EXERCISE REQUIREMENTS - Change "collectors" to "collected by" in the part of the listing that opens with its first line and closes with the line containing "collector number: 17545". Give back only those lines, with everything else left as it is.

(Extracted records)
--------------------------------------------------

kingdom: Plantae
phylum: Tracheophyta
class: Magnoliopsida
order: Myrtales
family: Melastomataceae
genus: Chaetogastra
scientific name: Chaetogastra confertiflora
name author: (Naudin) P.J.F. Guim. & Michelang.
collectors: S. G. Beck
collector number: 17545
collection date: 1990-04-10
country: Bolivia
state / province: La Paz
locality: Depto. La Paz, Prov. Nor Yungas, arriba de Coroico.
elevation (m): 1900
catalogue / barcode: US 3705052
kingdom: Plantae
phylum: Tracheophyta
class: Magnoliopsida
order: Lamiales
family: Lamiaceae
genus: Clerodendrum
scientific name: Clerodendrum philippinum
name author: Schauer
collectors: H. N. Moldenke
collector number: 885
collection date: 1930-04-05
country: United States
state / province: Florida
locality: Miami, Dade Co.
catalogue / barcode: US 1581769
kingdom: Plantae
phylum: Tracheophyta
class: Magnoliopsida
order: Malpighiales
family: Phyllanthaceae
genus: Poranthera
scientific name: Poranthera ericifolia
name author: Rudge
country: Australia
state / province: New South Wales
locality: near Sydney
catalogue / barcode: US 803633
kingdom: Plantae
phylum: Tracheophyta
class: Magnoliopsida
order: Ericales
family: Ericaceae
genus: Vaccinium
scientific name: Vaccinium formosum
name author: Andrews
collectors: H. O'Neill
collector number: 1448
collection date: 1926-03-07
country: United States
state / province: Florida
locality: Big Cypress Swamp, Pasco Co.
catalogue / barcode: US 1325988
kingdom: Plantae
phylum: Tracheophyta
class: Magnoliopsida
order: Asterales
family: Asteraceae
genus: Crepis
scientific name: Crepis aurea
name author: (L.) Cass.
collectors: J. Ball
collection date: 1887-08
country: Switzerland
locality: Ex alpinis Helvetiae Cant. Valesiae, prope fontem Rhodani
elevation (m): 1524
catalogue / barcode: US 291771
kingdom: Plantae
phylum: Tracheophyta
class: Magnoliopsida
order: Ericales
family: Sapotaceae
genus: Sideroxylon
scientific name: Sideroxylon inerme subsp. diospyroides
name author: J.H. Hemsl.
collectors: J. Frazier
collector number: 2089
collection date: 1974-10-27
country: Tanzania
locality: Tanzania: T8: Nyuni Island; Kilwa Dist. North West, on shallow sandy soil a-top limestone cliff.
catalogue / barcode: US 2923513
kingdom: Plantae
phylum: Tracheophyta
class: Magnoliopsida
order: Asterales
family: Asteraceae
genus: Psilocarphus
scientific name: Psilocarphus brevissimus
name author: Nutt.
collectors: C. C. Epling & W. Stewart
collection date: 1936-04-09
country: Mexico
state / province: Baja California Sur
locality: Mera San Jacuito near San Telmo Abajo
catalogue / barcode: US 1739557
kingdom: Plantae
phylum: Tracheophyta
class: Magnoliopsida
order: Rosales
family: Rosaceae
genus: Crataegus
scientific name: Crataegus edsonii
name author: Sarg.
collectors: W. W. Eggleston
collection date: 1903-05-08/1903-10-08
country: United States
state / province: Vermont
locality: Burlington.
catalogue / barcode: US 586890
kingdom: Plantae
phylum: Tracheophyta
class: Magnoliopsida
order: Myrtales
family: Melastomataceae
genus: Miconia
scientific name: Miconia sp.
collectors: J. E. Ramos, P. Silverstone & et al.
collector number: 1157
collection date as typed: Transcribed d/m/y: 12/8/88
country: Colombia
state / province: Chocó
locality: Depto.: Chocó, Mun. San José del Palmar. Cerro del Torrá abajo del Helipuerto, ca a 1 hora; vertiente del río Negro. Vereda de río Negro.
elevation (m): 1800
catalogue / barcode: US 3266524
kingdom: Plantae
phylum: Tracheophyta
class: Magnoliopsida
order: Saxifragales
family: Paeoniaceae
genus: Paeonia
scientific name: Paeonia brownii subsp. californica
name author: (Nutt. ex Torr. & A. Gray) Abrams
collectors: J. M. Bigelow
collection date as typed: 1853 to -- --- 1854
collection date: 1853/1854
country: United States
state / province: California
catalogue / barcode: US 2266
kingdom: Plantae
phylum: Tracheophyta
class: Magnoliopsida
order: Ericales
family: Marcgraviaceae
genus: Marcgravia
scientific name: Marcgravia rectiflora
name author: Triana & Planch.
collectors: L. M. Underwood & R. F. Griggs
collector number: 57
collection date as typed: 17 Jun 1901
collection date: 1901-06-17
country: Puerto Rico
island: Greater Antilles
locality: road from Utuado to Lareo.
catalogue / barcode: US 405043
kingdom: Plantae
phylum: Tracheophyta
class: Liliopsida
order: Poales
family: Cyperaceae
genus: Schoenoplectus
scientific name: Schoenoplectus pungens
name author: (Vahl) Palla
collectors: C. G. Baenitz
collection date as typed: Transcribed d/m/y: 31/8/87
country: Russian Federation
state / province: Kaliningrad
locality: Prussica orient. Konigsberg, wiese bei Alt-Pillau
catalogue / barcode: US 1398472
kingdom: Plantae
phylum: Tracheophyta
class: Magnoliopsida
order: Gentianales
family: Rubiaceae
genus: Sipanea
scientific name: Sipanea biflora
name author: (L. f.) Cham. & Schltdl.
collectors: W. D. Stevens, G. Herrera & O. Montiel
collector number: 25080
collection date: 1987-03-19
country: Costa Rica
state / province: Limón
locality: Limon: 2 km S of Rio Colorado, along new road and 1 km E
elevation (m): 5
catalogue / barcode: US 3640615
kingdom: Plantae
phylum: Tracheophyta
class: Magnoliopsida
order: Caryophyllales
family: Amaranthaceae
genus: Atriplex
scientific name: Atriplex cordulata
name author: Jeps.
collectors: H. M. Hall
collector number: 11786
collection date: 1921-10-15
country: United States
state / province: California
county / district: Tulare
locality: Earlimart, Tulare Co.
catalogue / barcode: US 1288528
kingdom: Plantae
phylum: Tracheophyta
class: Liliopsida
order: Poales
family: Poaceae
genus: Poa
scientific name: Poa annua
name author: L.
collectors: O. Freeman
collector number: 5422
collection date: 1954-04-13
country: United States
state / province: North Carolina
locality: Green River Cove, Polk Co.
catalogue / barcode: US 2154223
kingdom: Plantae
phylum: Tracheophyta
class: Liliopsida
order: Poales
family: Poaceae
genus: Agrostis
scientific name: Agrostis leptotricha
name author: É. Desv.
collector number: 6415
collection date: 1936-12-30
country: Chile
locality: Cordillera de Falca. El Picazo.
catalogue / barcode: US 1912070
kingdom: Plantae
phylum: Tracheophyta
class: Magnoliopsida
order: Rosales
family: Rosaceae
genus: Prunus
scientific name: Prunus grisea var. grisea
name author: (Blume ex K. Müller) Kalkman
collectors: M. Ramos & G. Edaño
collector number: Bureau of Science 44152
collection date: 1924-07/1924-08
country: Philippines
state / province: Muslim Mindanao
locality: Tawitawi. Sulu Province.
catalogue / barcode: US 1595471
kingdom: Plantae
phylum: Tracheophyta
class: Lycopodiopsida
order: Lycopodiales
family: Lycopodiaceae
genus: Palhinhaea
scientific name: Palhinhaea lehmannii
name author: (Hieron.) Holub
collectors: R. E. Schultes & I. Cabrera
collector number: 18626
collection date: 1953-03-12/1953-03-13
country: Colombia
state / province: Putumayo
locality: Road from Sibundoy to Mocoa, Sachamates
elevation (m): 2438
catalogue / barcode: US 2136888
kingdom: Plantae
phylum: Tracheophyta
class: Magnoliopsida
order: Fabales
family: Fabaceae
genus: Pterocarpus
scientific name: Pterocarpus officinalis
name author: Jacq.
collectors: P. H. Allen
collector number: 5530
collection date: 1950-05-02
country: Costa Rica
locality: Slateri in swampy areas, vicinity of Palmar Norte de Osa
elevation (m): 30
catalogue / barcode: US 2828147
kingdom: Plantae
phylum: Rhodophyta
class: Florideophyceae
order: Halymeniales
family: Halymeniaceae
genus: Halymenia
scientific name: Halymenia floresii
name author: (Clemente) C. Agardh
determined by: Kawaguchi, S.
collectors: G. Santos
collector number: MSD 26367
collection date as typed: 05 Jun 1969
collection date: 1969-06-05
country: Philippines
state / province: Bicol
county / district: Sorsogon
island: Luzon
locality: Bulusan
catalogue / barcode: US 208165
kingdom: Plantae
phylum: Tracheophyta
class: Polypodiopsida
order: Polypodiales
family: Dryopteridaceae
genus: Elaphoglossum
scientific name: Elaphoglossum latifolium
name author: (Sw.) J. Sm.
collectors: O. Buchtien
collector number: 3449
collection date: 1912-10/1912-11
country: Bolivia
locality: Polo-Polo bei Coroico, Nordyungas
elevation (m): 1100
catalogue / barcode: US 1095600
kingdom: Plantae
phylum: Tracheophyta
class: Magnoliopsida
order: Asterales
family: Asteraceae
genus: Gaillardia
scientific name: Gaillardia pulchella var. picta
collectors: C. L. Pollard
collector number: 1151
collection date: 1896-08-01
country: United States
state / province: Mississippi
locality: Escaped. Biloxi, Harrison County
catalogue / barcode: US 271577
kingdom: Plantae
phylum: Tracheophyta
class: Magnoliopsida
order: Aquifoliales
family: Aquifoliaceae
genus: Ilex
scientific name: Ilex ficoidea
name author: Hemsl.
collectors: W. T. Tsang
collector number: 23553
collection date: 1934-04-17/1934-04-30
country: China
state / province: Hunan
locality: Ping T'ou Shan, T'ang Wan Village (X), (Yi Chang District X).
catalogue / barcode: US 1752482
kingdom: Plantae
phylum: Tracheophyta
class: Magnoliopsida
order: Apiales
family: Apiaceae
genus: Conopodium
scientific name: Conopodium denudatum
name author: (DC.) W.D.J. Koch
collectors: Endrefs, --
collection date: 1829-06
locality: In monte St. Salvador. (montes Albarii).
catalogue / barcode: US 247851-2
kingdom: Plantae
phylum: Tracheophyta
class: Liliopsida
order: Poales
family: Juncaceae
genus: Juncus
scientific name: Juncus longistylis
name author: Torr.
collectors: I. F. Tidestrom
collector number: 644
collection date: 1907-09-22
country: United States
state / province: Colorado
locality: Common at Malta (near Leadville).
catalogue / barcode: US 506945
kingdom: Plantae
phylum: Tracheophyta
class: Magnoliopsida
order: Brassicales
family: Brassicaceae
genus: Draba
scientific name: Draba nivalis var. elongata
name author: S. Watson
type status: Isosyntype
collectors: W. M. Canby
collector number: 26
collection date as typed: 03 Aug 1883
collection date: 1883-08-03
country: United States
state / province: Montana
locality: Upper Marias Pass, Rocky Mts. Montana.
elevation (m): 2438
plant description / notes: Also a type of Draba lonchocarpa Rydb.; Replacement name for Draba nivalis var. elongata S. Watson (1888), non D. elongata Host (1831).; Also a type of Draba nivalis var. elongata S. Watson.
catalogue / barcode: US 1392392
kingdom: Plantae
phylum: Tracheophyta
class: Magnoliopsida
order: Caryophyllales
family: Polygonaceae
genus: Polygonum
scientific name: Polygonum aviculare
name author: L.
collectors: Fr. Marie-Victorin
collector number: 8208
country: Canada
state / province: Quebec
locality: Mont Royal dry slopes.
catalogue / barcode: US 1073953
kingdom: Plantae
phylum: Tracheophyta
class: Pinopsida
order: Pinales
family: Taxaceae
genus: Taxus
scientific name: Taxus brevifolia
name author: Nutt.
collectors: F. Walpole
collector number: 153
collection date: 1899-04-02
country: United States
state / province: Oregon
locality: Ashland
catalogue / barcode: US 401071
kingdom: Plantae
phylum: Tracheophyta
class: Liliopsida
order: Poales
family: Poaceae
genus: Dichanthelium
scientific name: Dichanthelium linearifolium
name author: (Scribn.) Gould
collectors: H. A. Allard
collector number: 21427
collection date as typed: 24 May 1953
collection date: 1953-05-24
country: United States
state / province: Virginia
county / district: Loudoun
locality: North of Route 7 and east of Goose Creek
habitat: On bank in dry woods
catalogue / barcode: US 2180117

--------------------------------------------------

WRITTEN RESPONSE -
kingdom: Plantae
phylum: Tracheophyta
class: Magnoliopsida
order: Myrtales
family: Melastomataceae
genus: Chaetogastra
scientific name: Chaetogastra confertiflora
name author: (Naudin) P.J.F. Guim. & Michelang.
collected by: S. G. Beck
collector number: 17545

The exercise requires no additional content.